A brief release history: Guitarist Bob Malloy, bassist Bob Dickie and guitarist Jacy Webster began with a 1991 EP titled The Demiurge, released on the Siltbreeze label. More singles followed with the addition of percussionists Jeff Werner and Sky Kishlo. Strapping Fieldhands’ first full-length album, Discus, was released on their own Omphalos label in 1993. Two 10-inch EPs followed in ’94: The Caul, on The Now Sound label, and In The Pineys on Siltbreeze. 1996 saw the release of the Wattle and Daub LP on the Shangri-La label. The last bone thrown to fans was a CD compilation of all their singles released on Siltbreeze, titled Gobs On The Midway.
And then there was silence. Nary a Fieldhand release on any horizon. The seasons passed, the band name was barely a mutter in the underground—just one more low man on the Google search engine totem pole.
Then, in the beginning of ’02, radio station extraordinaire WFMU (based in New Jersey) had the Strapping Fieldhands play a live acoustic set on its “Black Opps” program. The light got bigger and brighter when it was mentioned that their newest effort, The Third Kingdom, was to be released later in the year on Ompahlos.
Six years of gestation and it’s a healthy batch of analog basement recordings, depicting tales better suited to Foxfire books, to those of just yesterday. Influences? Perhaps Fairport Convention, Incredible String Band, Donovan, Bevis Frond, Jandek, the Manson Family, Skiffle music, minstrel shows, singing pirates, scarlet fever, etc. The list goes on and gets much weirder. The Fieldhands have always had a psychedelic edge, a nice balance of electric and acoustic instruments (new member Robert Bell plays an eight-stringed Greek bouzouki).
So the folk tag might be a bit controversial even among band members, but it’s all in their songwriting style—a timeless approach to a lengthy timeline. The Third Kingdom is a backcountry storybook, creepy adventures and enduring portraits for settlers who practice Zen. The music is a full-on dive into the medicine bag of goodies: the drunken swagger of the opening tune “Heave Ho,” the affectionate “Eager Girl,” the growling folkloric warnings of “Lucid Lagoon.” “Copper Rings” is a total psych-twirl. The last tune, “Folk is Tough,” could have been an outtake from the musical Hair. The Fieldhand delivery is loose and bent, sounding closer to a kid’s camp music experiment than to some painfully professional and practically precise unit of yo-yos attempting to wring a tear out of your eye.
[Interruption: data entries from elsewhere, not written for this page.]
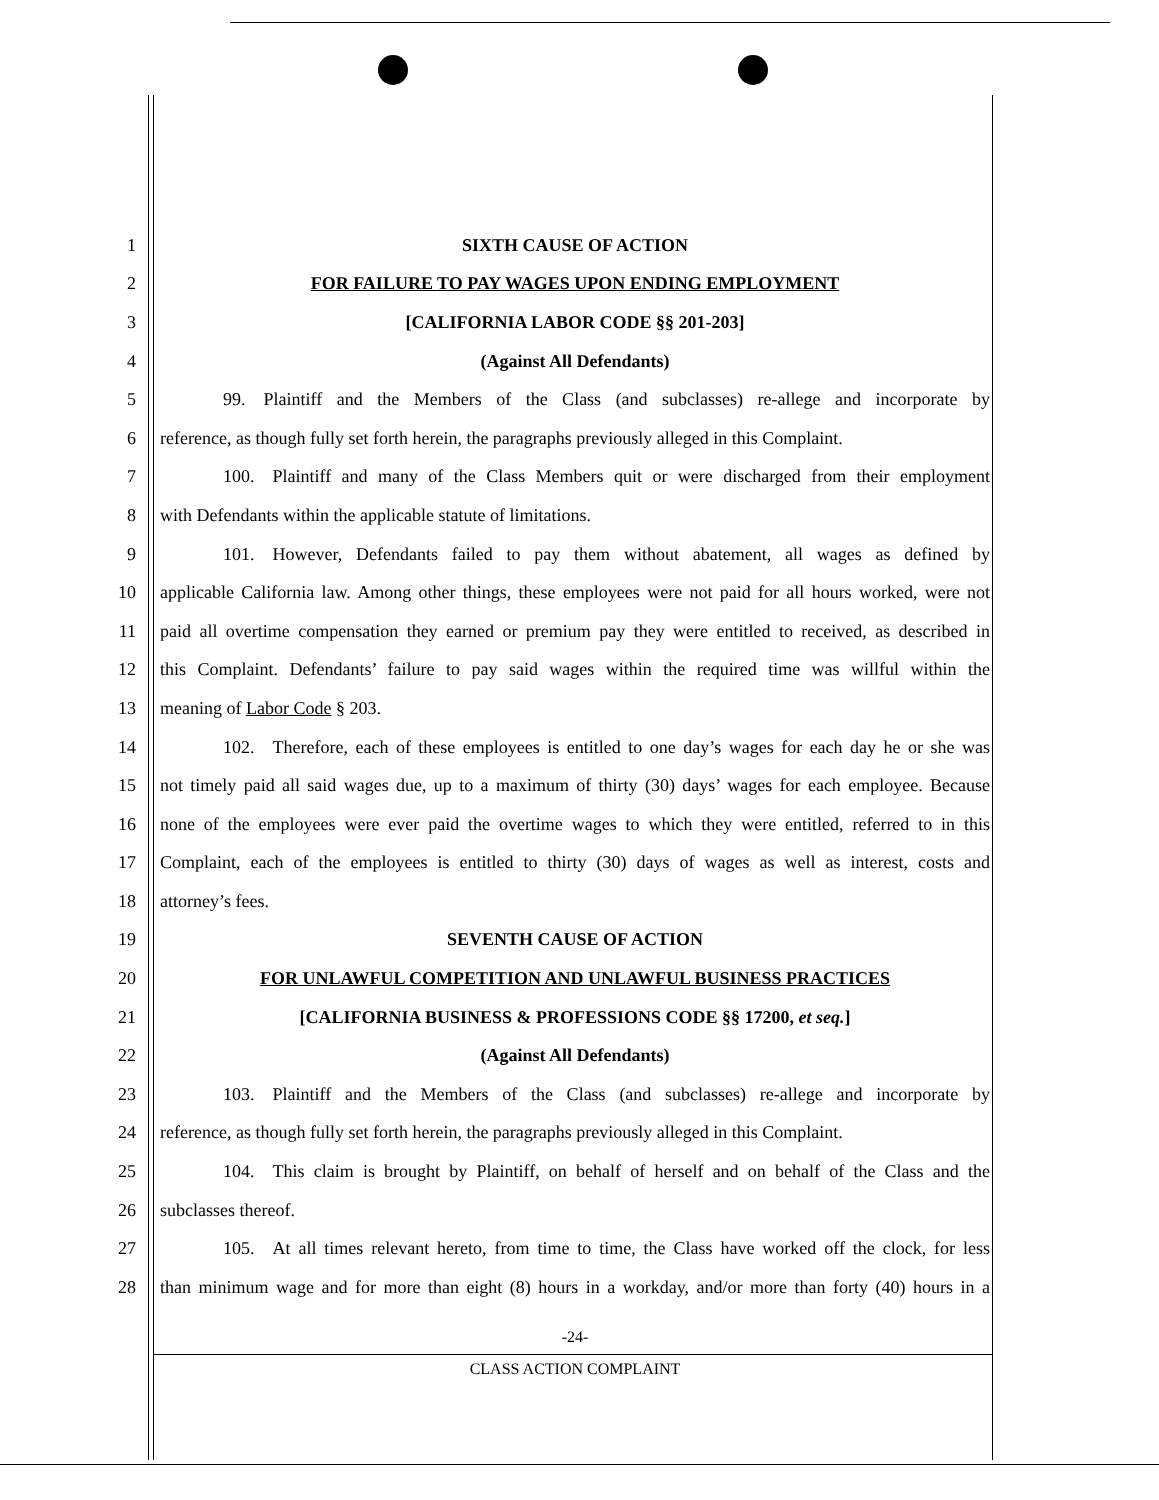1 SIXTH CAUSE OF ACTION
2 FOR FAILURE TO PAY WAGES UPON ENDING EMPLOYMENT
3 [CALIFORNIA LABOR CODE §§ 201-203]
4 (Against All Defendants)
5
    99. Plaintiff and the Members of the Class (and subclasses) re-allege and incorporate by
6
reference, as though fully set forth herein, the paragraphs previously alleged in this Complaint.
7
    100. Plaintiff and many of the Class Members quit or were discharged from their employment
8 with Defendants within the applicable statute of limitations.
9
    101. However, Defendants failed to pay them without abatement, all wages as defined by
10
applicable California law. Among other things, these employees were not paid for all hours worked, were not
11
paid all overtime compensation they earned or premium pay they were entitled to received, as described in
12
this Complaint. Defendants’ failure to pay said wages within the required time was willful within the
13 meaning of Labor Code § 203.
14
    102. Therefore, each of these employees is entitled to one day’s wages for each day he or she was
15
not timely paid all said wages due, up to a maximum of thirty (30) days’ wages for each employee. Because
16
none of the employees were ever paid the overtime wages to which they were entitled, referred to in this
17
Complaint, each of the employees is entitled to thirty (30) days of wages as well as interest, costs and
18 attorney’s fees.
19 SEVENTH CAUSE OF ACTION
20 FOR UNLAWFUL COMPETITION AND UNLAWFUL BUSINESS PRACTICES
21 [CALIFORNIA BUSINESS & PROFESSIONS CODE §§ 17200, et seq.]
22 (Against All Defendants)
23
    103. Plaintiff and the Members of the Class (and subclasses) re-allege and incorporate by
24
reference, as though fully set forth herein, the paragraphs previously alleged in this Complaint.
25
    104. This claim is brought by Plaintiff, on behalf of herself and on behalf of the Class and the
26 subclasses thereof.
27
    105. At all times relevant hereto, from time to time, the Class have worked off the clock, for less
28
than minimum wage and for more than eight (8) hours in a workday, and/or more than forty (40) hours in a
-24-
CLASS ACTION COMPLAINT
The mess is beautiful, all clanging things, thumping strange percussion (I swear I hear a tabla in the mix), wandering violas and violins, wah-wah guitars. Traditional music from some nonexistent country. That’s what I admire about the Strapping Fieldhands, they’ve tapped into something so transcendental that it’s like fellowship. Their music continues to be perfect and they personally once again reign as Thee Band of Bands throughout all of our territories. The Third Kingdom is the best damned thing to come through these speakers this year and most likely for the next few. A masterpiece.